Black Sabbath guitarist and sole mainstay Tony Iommi deserves your respect.
As charmingly befuddled as that bat-chewing reprobate Ozzy Osbourne may be, just imagine trying to run a band with him in it. A Herculean task you can be sure, yet Iommi did it for nigh on a decade. Add thirty years of revolving door lineups and ‘Sabbath was only good when Ozzy was in it’ being thrown at you, and you’d forgive him for giving it up at some point. Not Tony Iommi. He just kept grinding out the riffs, for better or worse.
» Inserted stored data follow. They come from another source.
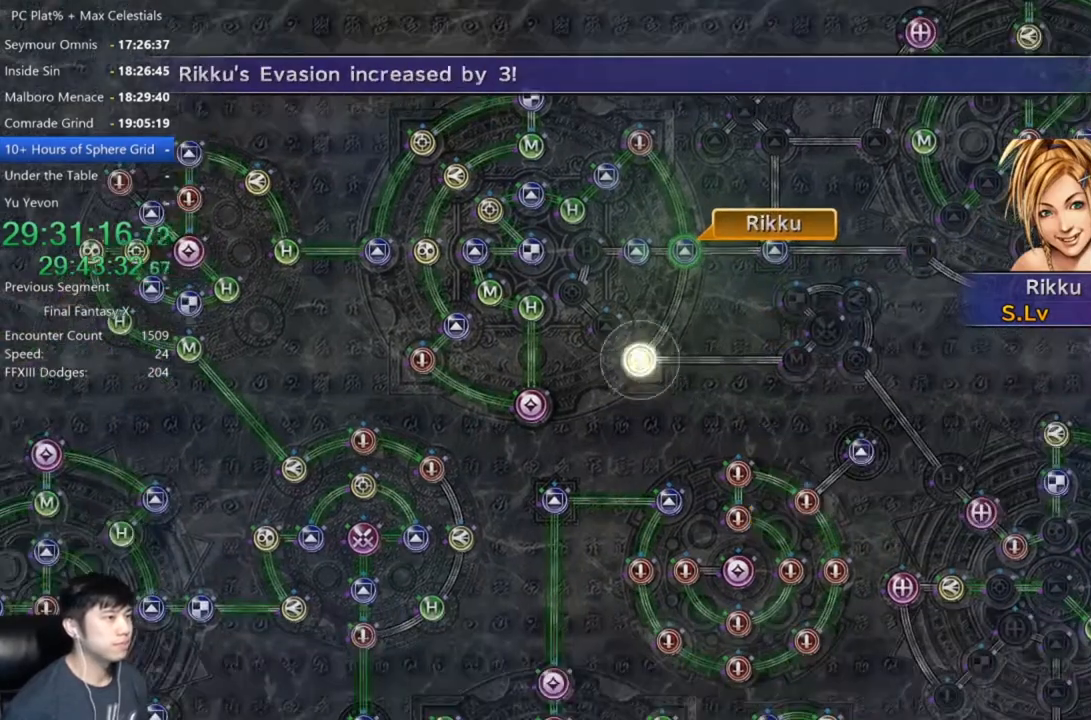
{"buttons": [], "left_stick": "center", "right_stick": "center", "button_events": [[100, "A", "up"]]}
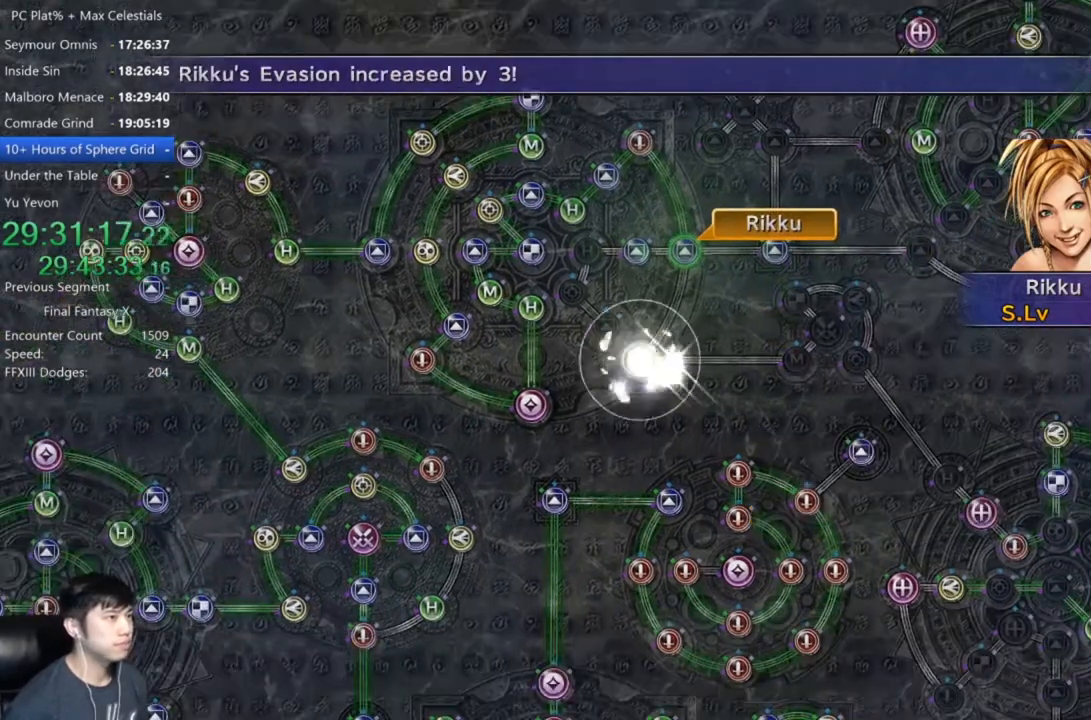
{"buttons": [], "left_stick": "center", "right_stick": "center", "button_events": []}
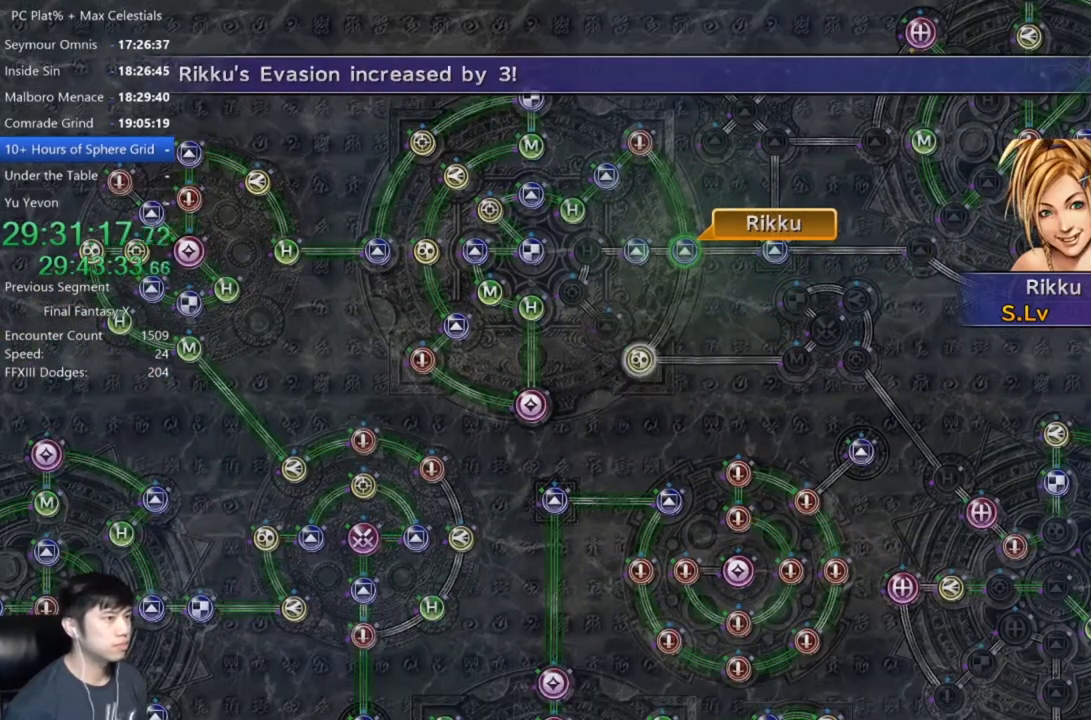
{"buttons": [], "left_stick": "center", "right_stick": "center", "button_events": [[267, "A", "down"], [334, "A", "up"]]}
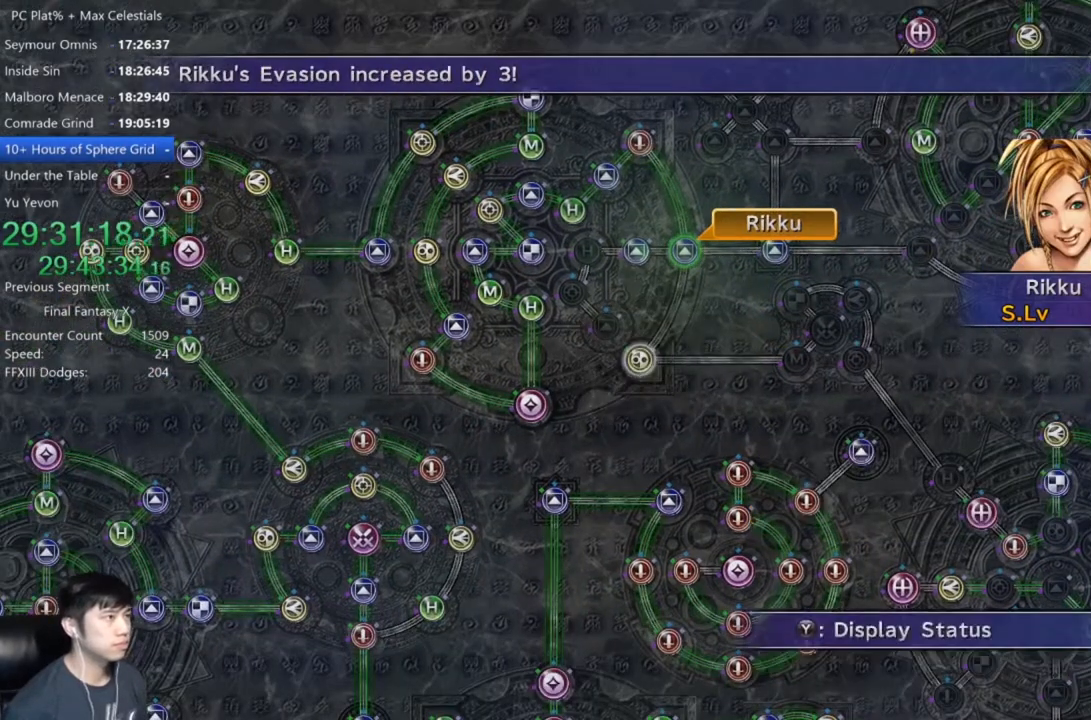
{"buttons": [], "left_stick": "left", "right_stick": "center", "button_events": [[67, "A", "down"], [134, "A", "up"], [234, "DPAD_UP", "down"], [334, "DPAD_UP", "up"], [401, "A", "down"], [501, "A", "up"]]}
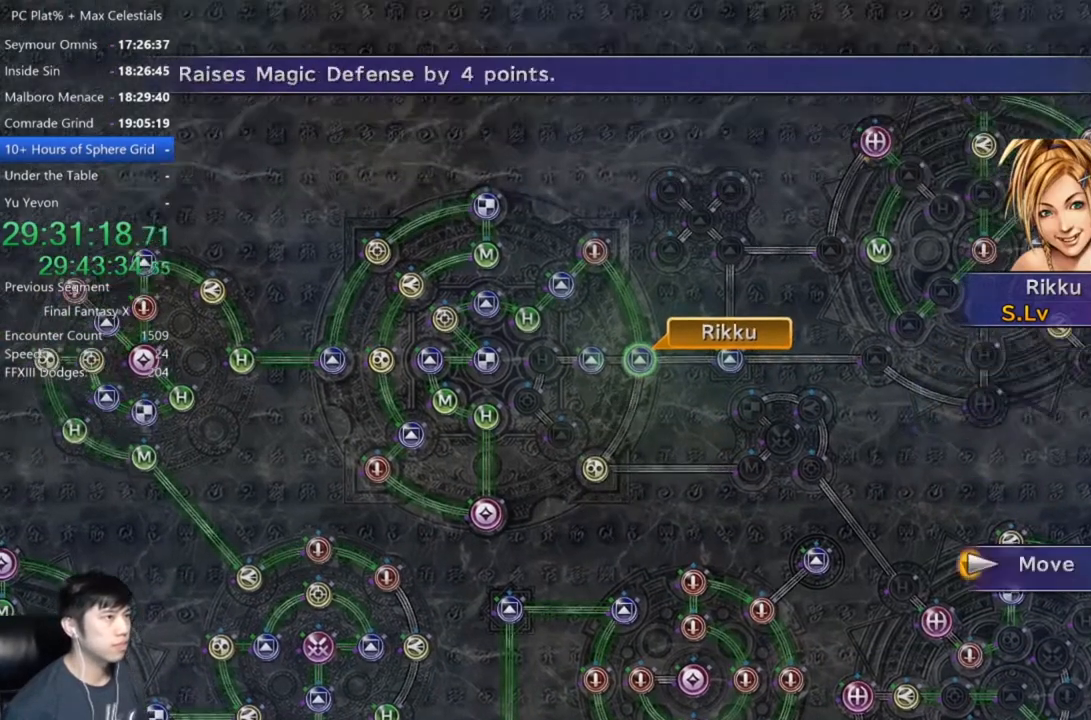
{"buttons": [], "left_stick": "center", "right_stick": "center", "button_events": []}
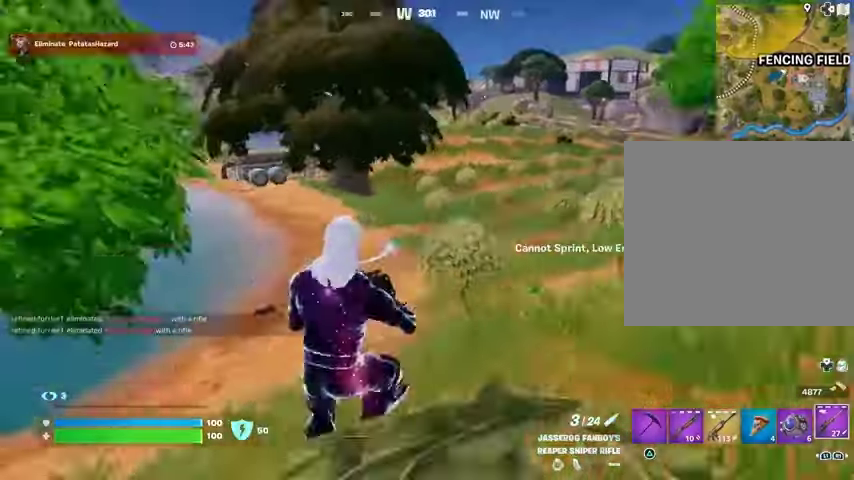
Gameplay with a controller (PlayStation layout); each line is a JSON object with the inputs held at the frame after it. "events" lists button and stick changes between this image and that frame as [ms after this image, input, new state], when the widget could be followed in between.
{"buttons": [], "left_stick": "up-right", "right_stick": "center", "events": [[33, "right_stick", "center"]]}
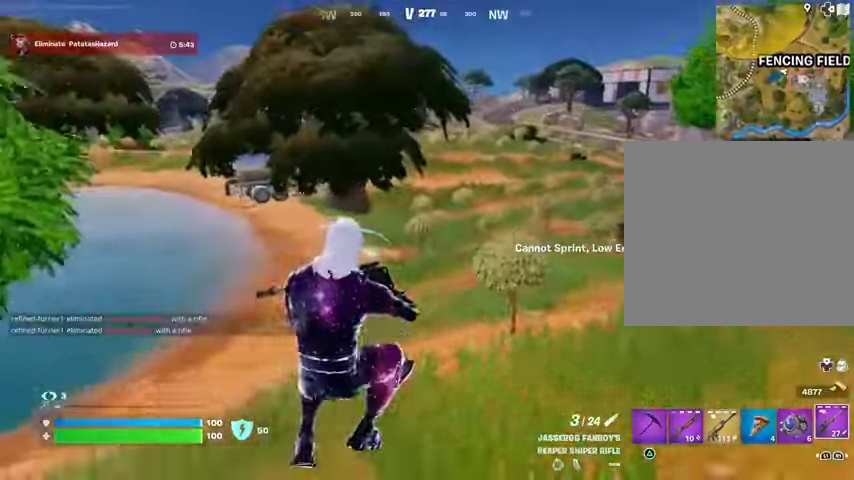
{"buttons": [], "left_stick": "up-right", "right_stick": "center", "events": [[133, "L3", "down"], [133, "right_stick", "right"], [233, "L3", "up"], [267, "right_stick", "center"], [367, "CROSS", "down"], [433, "CROSS", "up"]]}
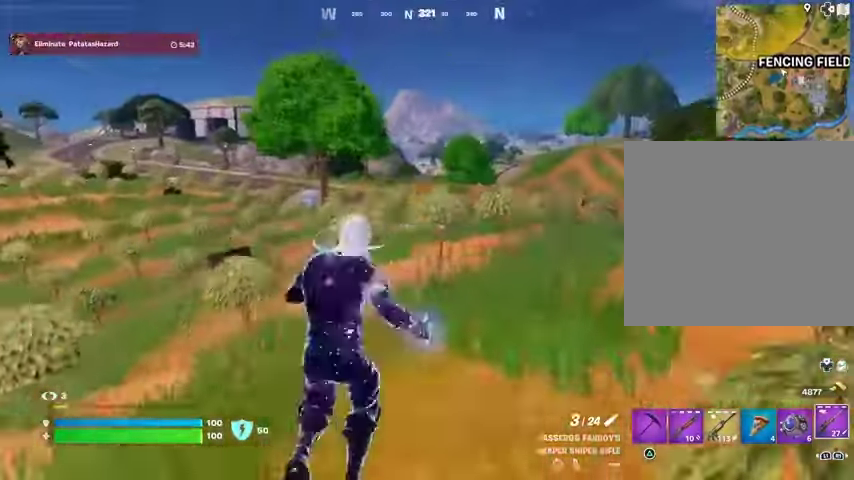
{"buttons": [], "left_stick": "up", "right_stick": "center", "events": [[333, "right_stick", "right"], [367, "left_stick", "up"], [467, "right_stick", "center"]]}
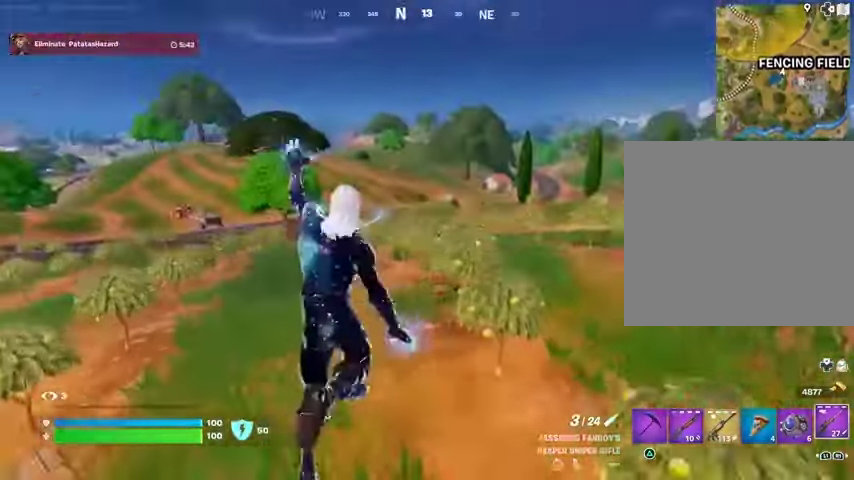
{"buttons": ["CROSS"], "left_stick": "up-left", "right_stick": "right", "events": [[400, "left_stick", "up-left"], [433, "right_stick", "right"], [467, "CROSS", "down"]]}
And that’s exactly what Iron Man is about – Iommi staking his rightful claim over the history and legacy of Black Sabbath (who – I shit you not – started life as ‘The Polka Tulk Blues Band’). As you’d expect, Iron Man has plenty of inebriant-fuelled ‘this one time, at bandcamp’ moments to keep you interested if you’re into tales of mountainous cocaine consumption and that sort of thing. If you aren’t, Iommi’s self-deprecating and unexpectedly homely turn of phrase makes that stuff less obnoxious than it usually is. The real value in Iron Man isn’t the throwaway sensationalist fodder anyway – it’s hearing the story of one of history’s most influential bands from the one guy who was there every step of the way.